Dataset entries
• • • • • • •

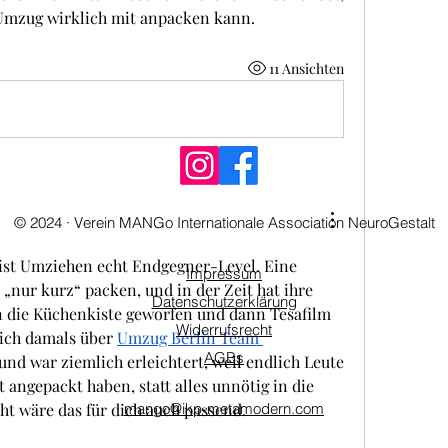
Umzug wirklich mit anpacken kann.
11 Ansichten
© 2024 · Verein MANGo Internationale Association NeuroGestalt
 ist Umziehen echt Endgegner-Level. Eine 
Impressum
„nur kurz“ packen, und in der Zeit hat ihre 
Datenschutzerklärung
n die Küchenkiste geworfen und dann Tesafilm 
Widerrufsrecht
 sich damals über 
Umzug Berlin Team 
AGBs
t und war ziemlich erleichtert, weil endlich Leute 
 angepackt haben, statt alles unnötig in die 
cht wäre das für dich auch passend.
mango@ikp-metamodern.com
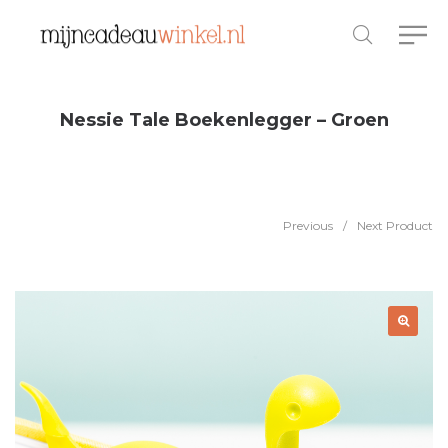
Nessie Tale Boekenlegger – Groen
Previous
/
Next Product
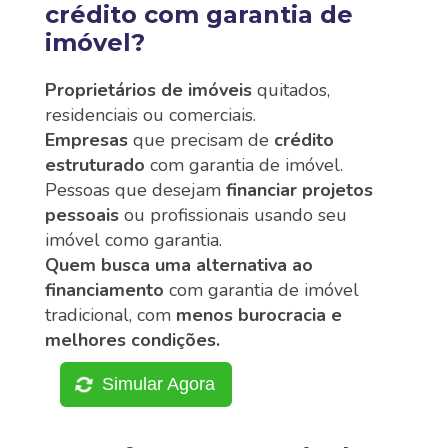
crédito com garantia de
imóvel?
Proprietários de imóveis
quitados,
residenciais ou comerciais.
Empresas
que precisam de
crédito
estruturado
com garantia de imóvel.
Pessoas que desejam
financiar projetos
pessoais
ou profissionais usando seu
imóvel como garantia.
Quem busca uma alternativa ao
financiamento
com garantia de imóvel
tradicional, com
menos burocracia e
melhores condições.
Simular Agora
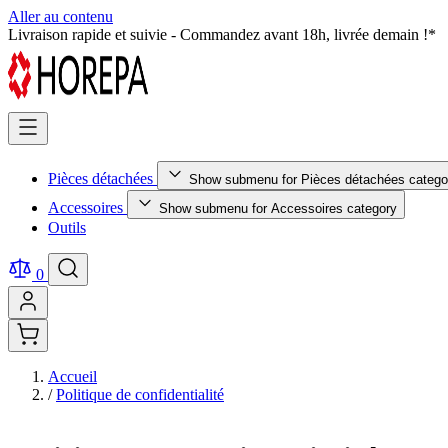
Aller au contenu
Livraison rapide et suivie - Commandez avant 18h, livrée demain !*
Pièces détachées
Show submenu for Pièces détachées catego
Accessoires
Show submenu for Accessoires category
Outils
0
Accueil
/
Politique de confidentialité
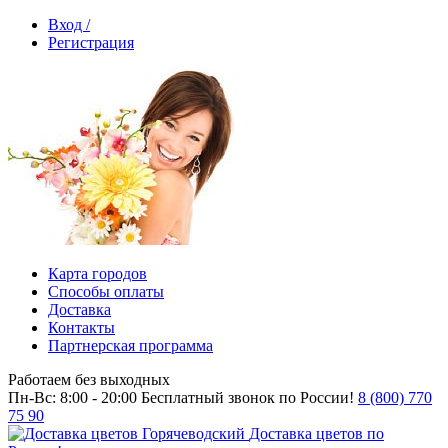
Вход /
Регистрация
Карта городов
Способы оплаты
Доставка
Контакты
Партнерская программа
Работаем без выходных
Пн-Вс: 8:00 - 20:00
Бесплатный звонок по России!
8 (800) 770
75 90
Доставка цветов по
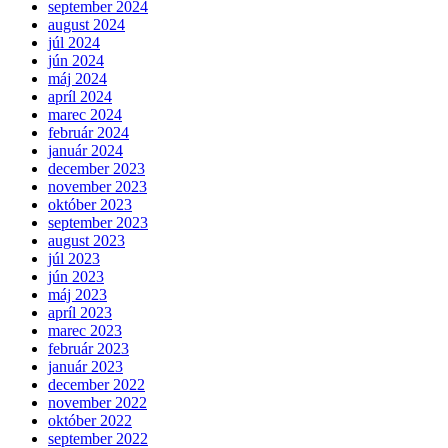
september 2024
august 2024
júl 2024
jún 2024
máj 2024
apríl 2024
marec 2024
február 2024
január 2024
december 2023
november 2023
október 2023
september 2023
august 2023
júl 2023
jún 2023
máj 2023
apríl 2023
marec 2023
február 2023
január 2023
december 2022
november 2022
október 2022
september 2022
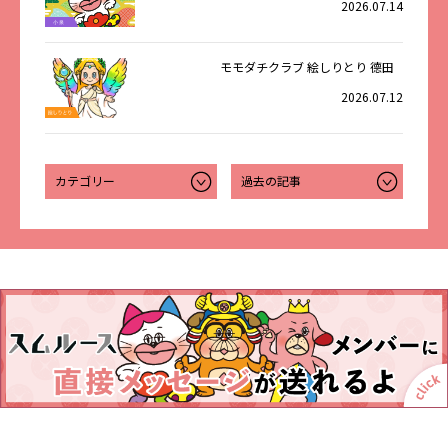
2026.07.14
モモダチクラブ 絵しりとり 德田
2026.07.12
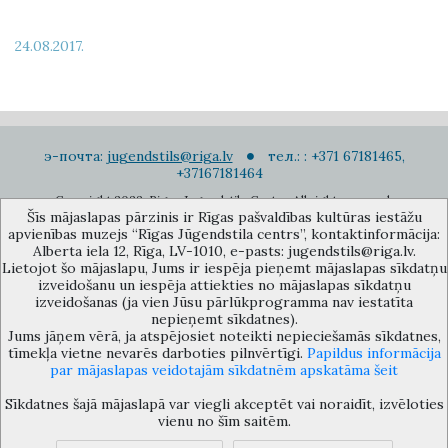
24.08.2017.
э-почта:
jugendstils@riga.lv
тел.: : +371 67181465,
+37167181464
Copyright 2022. Rigas Jugendstila Centrs. All right reserved.
Šīs mājaslapas pārzinis ir Rīgas pašvaldības kultūras iestāžu
Подписаться на новости
apvienības muzejs “Rīgas Jūgendstila centrs”, kontaktinformācija:
Alberta iela 12, Rīga, LV-1010, e-pasts: jugendstils@riga.lv.
Lietojot šo mājaslapu, Jums ir iespēja pieņemt mājaslapas sīkdatņu
izveidošanu un iespēja attiekties no mājaslapas sīkdatņu
izveidošanas (ja vien Jūsu pārlūkprogramma nav iestatīta
nepieņemt sīkdatnes).
Jums jāņem vērā, ja atspējosiet noteikti nepieciešamās sīkdatnes,
Музей объединения культурных учереждений Рижского
tīmekļa vietne nevarēs darboties pilnvērtīgi.
Papildus informācija
самоуправления «Рижский центр югендстиля», улица Альберта 12,
par mājaslapas veidotajām sīkdatnēm apskatāma šeit
Рига, LV 1010, Латвия (дверной код: 12), jugendstils@riga.lv
Sīkdatnes šajā mājaslapā var viegli akceptēt vai noraidīt, izvēloties
vienu no šīm saitēm.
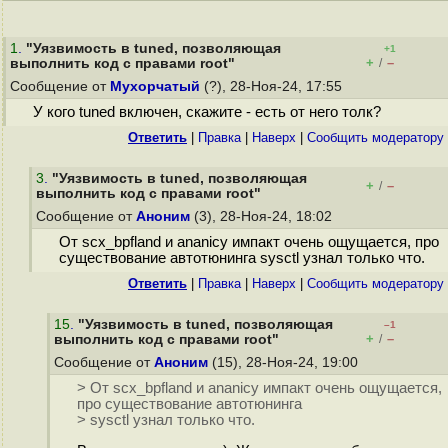
1
.
"Уязвимость в tuned, позволяющая
+1
+
–
выполнить код с правами root"
/
Сообщение от
Мухорчатый
(?), 28-Ноя-24, 17:55
У кого tuned включен, скажите - есть от него толк?
Ответить
|
Правка
|
Наверх
|
Cообщить модератору
3
.
"Уязвимость в tuned, позволяющая
+
–
/
выполнить код с правами root"
Сообщение от
Аноним
(3), 28-Ноя-24, 18:02
От scx_bpfland и ananicy импакт очень ощущается, про
существование автотюнинга sysctl узнал только что.
Ответить
|
Правка
|
Наверх
|
Cообщить модератору
15
.
"Уязвимость в tuned, позволяющая
–1
+
–
выполнить код с правами root"
/
Сообщение от
Аноним
(15), 28-Ноя-24, 19:00
> От scx_bpfland и ananicy импакт очень ощущается,
про существование автотюнинга
> sysctl узнал только что.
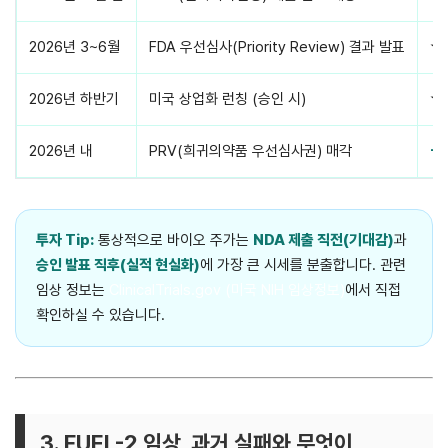
2026년 3~6월
FDA 우선심사(Priority Review) 결과 발표
★
2026년 하반기
미국 상업화 런칭 (승인 시)
★
2026년 내
PRV(희귀의약품 우선심사권) 매각
+
투자 Tip:
통상적으로 바이오 주가는
NDA 제출 직전(기대감)
과
승인 발표 직후(실적 현실화)
에 가장 큰 시세를 분출합니다. 관련
임상 정보는
ClinicalTrials.gov (미국 NIH 임상정보)
에서 직접
확인하실 수 있습니다.
3. FUEL-2 임상, 과거 실패와 무엇이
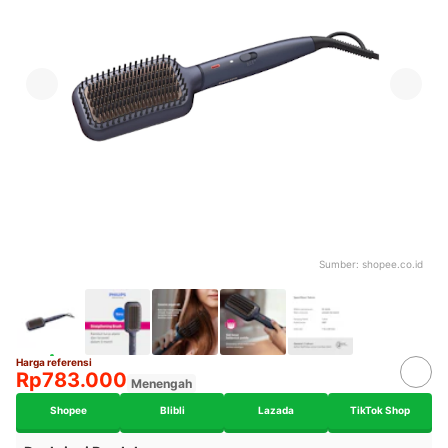
Sumber:
shopee.co.id
Harga referensi
Rp783.000
Menengah
Shopee
Blibli
Lazada
TikTok Shop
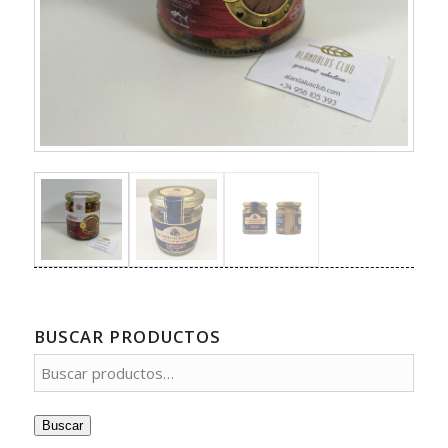
BUSCAR PRODUCTOS
Buscar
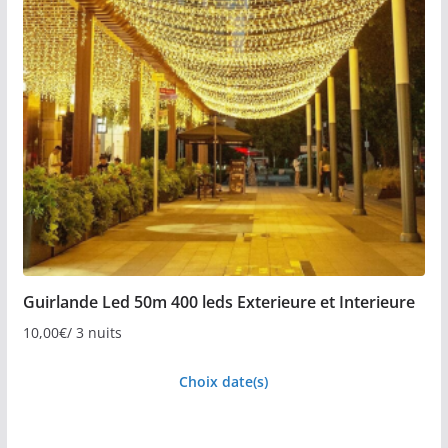
Guirlande Led 50m 400 leds Exterieure et Interieure
10,00
€
/ 3 nuits
Choix date(s)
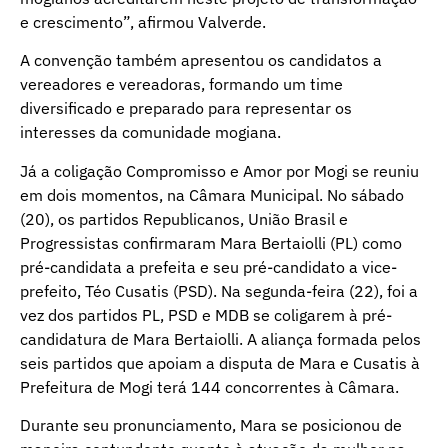
e crescimento”, afirmou Valverde.
A convenção também apresentou os candidatos a
vereadores e vereadoras, formando um time
diversificado e preparado para representar os
interesses da comunidade mogiana.
Já a coligação Compromisso e Amor por Mogi se reuniu
em dois momentos, na Câmara Municipal. No sábado
(20), os partidos Republicanos, União Brasil e
Progressistas confirmaram Mara Bertaiolli (PL) como
pré-candidata a prefeita e seu pré-candidato a vice-
prefeito, Téo Cusatis (PSD). Na segunda-feira (22), foi a
vez dos partidos PL, PSD e MDB se coligarem à pré-
candidatura de Mara Bertaiolli. A aliança formada pelos
seis partidos que apoiam a disputa de Mara e Cusatis à
Prefeitura de Mogi terá 144 concorrentes à Câmara.
Durante seu pronunciamento, Mara se posicionou de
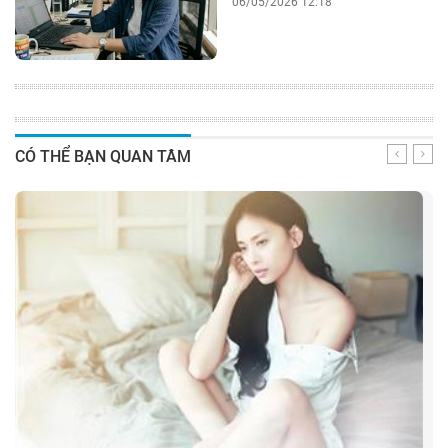
06/05/2026 12:18
CÓ THỂ BẠN QUAN TÂM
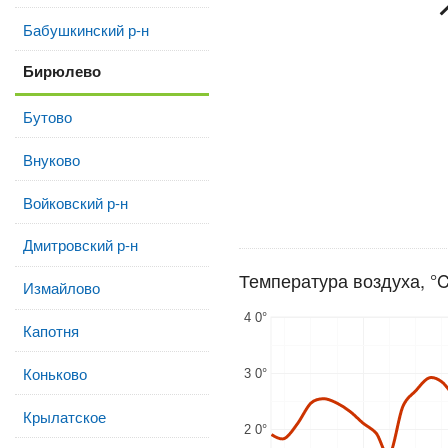
Бабушкинский р-н
Бирюлево
Бутово
Внуково
Войковский р-н
Дмитровский р-н
Температура воздуха, °
Измайлово
4 0°
Капотня
Коньково
3 0°
Крылатское
2 0°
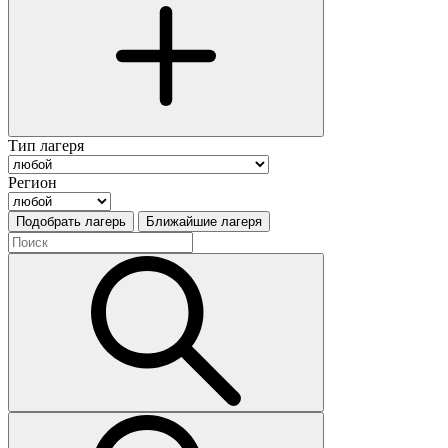
Тип лагеря
Регион
Подобрать лагерь
Ближайшие лагеря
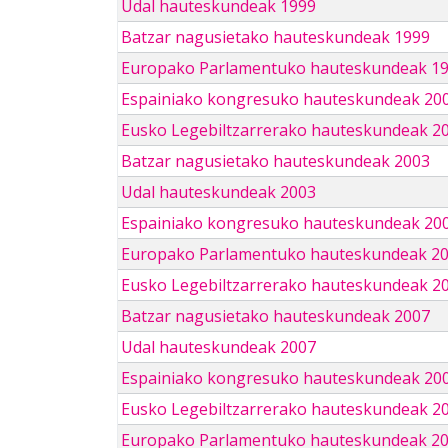
Udal hauteskundeak 1999
Batzar nagusietako hauteskundeak 1999
Europako Parlamentuko hauteskundeak 1
Espainiako kongresuko hauteskundeak 20
Eusko Legebiltzarrerako hauteskundeak 2
Batzar nagusietako hauteskundeak 2003
Udal hauteskundeak 2003
Espainiako kongresuko hauteskundeak 20
Europako Parlamentuko hauteskundeak 2
Eusko Legebiltzarrerako hauteskundeak 2
Batzar nagusietako hauteskundeak 2007
Udal hauteskundeak 2007
Espainiako kongresuko hauteskundeak 20
Eusko Legebiltzarrerako hauteskundeak 2
Europako Parlamentuko hauteskundeak 2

• • • • • • •

**INSTRUCTIONS FOR THE TASK**
From the records above, show each line that contains the word "Rīgas".

**EXERCISE RESPONSE**
Šīs mājaslapas pārzinis ir Rīgas pašvaldības kultūras iestāžu
apvienības muzejs “Rīgas Jūgendstila centrs”, kontaktinformācija:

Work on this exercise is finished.